Task instructions: Repeat every entry exactly as it appears.

╭─ Records for the exercise

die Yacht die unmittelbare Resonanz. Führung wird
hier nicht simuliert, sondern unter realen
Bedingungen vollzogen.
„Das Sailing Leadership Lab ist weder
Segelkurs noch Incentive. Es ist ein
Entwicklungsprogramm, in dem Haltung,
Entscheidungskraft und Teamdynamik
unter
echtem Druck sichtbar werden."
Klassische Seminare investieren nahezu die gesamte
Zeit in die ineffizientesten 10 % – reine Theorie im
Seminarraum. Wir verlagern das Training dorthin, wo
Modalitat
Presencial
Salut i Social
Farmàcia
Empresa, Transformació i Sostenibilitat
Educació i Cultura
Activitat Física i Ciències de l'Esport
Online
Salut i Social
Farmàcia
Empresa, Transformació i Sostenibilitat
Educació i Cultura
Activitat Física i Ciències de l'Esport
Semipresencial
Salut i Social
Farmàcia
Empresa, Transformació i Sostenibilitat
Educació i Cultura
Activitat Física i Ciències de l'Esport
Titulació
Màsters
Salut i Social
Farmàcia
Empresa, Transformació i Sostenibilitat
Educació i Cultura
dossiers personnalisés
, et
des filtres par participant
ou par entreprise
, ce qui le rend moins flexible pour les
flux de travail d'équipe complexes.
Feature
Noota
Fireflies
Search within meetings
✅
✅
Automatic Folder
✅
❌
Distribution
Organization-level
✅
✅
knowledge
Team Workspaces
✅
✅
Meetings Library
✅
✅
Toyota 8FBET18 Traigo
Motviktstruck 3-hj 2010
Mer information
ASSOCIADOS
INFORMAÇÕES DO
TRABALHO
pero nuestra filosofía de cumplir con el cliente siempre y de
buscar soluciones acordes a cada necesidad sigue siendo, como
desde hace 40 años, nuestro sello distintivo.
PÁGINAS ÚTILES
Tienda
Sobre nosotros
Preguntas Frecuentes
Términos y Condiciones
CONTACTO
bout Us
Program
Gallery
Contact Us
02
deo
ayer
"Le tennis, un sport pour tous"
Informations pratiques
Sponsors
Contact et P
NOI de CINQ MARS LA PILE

╰─

Response:
die Yacht die unmittelbare Resonanz. Führung wird
hier nicht simuliert, sondern unter realen
Bedingungen vollzogen.
„Das Sailing Leadership Lab ist weder
Segelkurs noch Incentive. Es ist ein
Entwicklungsprogramm, in dem Haltung,
Entscheidungskraft und Teamdynamik
unter
echtem Druck sichtbar werden."
Klassische Seminare investieren nahezu die gesamte
Zeit in die ineffizientesten 10 % – reine Theorie im
Seminarraum. Wir verlagern das Training dorthin, wo
Modalitat
Presencial
Salut i Social
Farmàcia
Empresa, Transformació i Sostenibilitat
Educació i Cultura
Activitat Física i Ciències de l'Esport
Online
Salut i Social
Farmàcia
Empresa, Transformació i Sostenibilitat
Educació i Cultura
Activitat Física i Ciències de l'Esport
Semipresencial
Salut i Social
Farmàcia
Empresa, Transformació i Sostenibilitat
Educació i Cultura
Activitat Física i Ciències de l'Esport
Titulació
Màsters
Salut i Social
Farmàcia
Empresa, Transformació i Sostenibilitat
Educació i Cultura
dossiers personnalisés
, et
des filtres par participant
ou par entreprise
, ce qui le rend moins flexible pour les
flux de travail d'équipe complexes.
Feature
Noota
Fireflies
Search within meetings
✅
✅
Automatic Folder
✅
❌
Distribution
Organization-level
✅
✅
knowledge
Team Workspaces
✅
✅
Meetings Library
✅
✅
Toyota 8FBET18 Traigo
Motviktstruck 3-hj 2010
Mer information
ASSOCIADOS
INFORMAÇÕES DO
TRABALHO
pero nuestra filosofía de cumplir con el cliente siempre y de
buscar soluciones acordes a cada necesidad sigue siendo, como
desde hace 40 años, nuestro sello distintivo.
PÁGINAS ÚTILES
Tienda
Sobre nosotros
Preguntas Frecuentes
Términos y Condiciones
CONTACTO
bout Us
Program
Gallery
Contact Us
02
deo
ayer
"Le tennis, un sport pour tous"
Informations pratiques
Sponsors
Contact et P
NOI de CINQ MARS LA PILE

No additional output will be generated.